### Description of the task
Every record below should be copied exactly, with the pictures left out.

### Records supplied
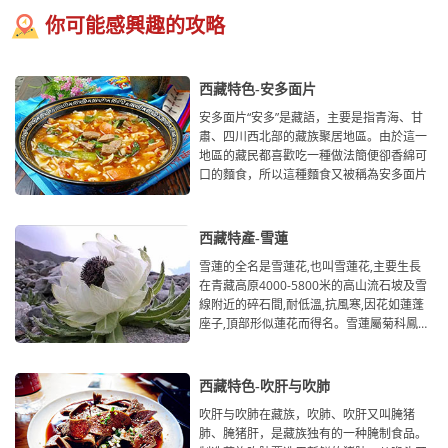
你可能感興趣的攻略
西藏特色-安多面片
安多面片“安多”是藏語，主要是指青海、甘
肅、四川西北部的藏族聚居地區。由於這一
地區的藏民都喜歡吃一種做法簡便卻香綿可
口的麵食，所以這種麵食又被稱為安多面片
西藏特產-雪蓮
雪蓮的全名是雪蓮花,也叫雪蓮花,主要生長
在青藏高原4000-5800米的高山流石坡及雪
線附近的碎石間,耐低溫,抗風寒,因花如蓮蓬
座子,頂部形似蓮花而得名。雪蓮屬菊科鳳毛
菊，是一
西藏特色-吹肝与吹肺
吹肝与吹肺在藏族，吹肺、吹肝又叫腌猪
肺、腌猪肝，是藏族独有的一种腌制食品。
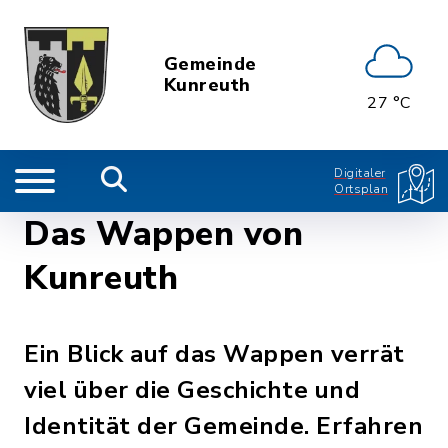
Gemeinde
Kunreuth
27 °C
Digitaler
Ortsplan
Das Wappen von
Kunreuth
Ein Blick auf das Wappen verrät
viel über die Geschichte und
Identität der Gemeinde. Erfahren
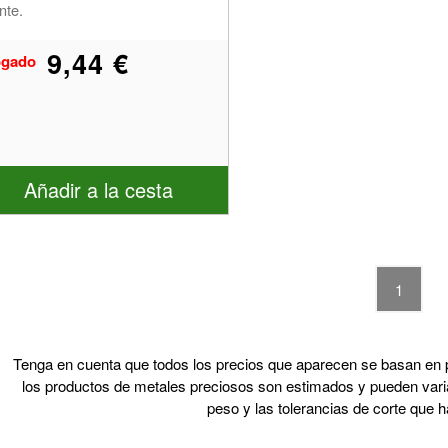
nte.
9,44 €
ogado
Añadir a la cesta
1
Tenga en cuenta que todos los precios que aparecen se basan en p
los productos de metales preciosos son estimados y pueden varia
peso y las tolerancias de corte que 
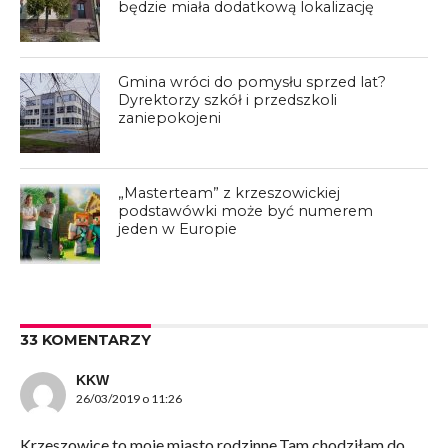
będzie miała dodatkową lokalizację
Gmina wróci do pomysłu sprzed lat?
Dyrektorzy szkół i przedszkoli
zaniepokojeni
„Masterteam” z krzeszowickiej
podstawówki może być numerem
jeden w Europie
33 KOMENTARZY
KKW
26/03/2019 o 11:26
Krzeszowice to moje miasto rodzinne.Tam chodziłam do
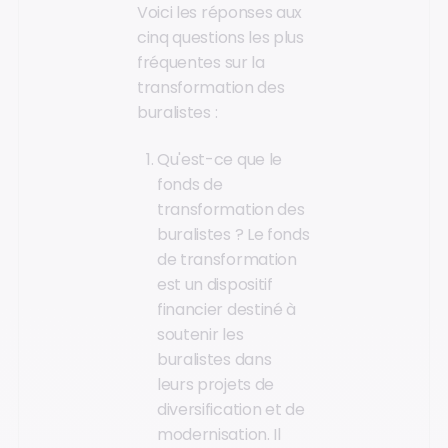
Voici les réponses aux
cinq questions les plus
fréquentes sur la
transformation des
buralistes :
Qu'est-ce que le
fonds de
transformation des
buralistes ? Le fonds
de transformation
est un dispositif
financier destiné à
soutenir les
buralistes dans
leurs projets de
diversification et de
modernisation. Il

### Output below
你可能感興趣的攻略
西藏特色-安多面片
安多面片“安多”是藏語，主要是指青海、甘
肅、四川西北部的藏族聚居地區。由於這一
地區的藏民都喜歡吃一種做法簡便卻香綿可
口的麵食，所以這種麵食又被稱為安多面片
西藏特產-雪蓮
雪蓮的全名是雪蓮花,也叫雪蓮花,主要生長
在青藏高原4000-5800米的高山流石坡及雪
線附近的碎石間,耐低溫,抗風寒,因花如蓮蓬
座子,頂部形似蓮花而得名。雪蓮屬菊科鳳毛
菊，是一
西藏特色-吹肝与吹肺
吹肝与吹肺在藏族，吹肺、吹肝又叫腌猪
肺、腌猪肝，是藏族独有的一种腌制食品。
Gemeinde
Kunreuth
27 °C
Digitaler
Ortsplan
Das Wappen von
Kunreuth
Ein Blick auf das Wappen verrät
viel über die Geschichte und
Identität der Gemeinde. Erfahren
nte.
9,44 €
ogado
Añadir a la cesta
1
Tenga en cuenta que todos los precios que aparecen se basan en p
los productos de metales preciosos son estimados y pueden varia
peso y las tolerancias de corte que 
będzie miała dodatkową lokalizację
Gmina wróci do pomysłu sprzed lat?
Dyrektorzy szkół i przedszkoli
zaniepokojeni
„Masterteam” z krzeszowickiej
podstawówki może być numerem
jeden w Europie
33 KOMENTARZY
KKW
26/03/2019 o 11:26
Krzeszowice to moje miasto rodzinne.Tam chodziłam do
Voici les réponses aux
cinq questions les plus
fréquentes sur la
transformation des
buralistes :
Qu'est-ce que le
fonds de
transformation des
buralistes ? Le fonds
de transformation
est un dispositif
financier destiné à
soutenir les
buralistes dans
leurs projets de
diversification et de
modernisation. Il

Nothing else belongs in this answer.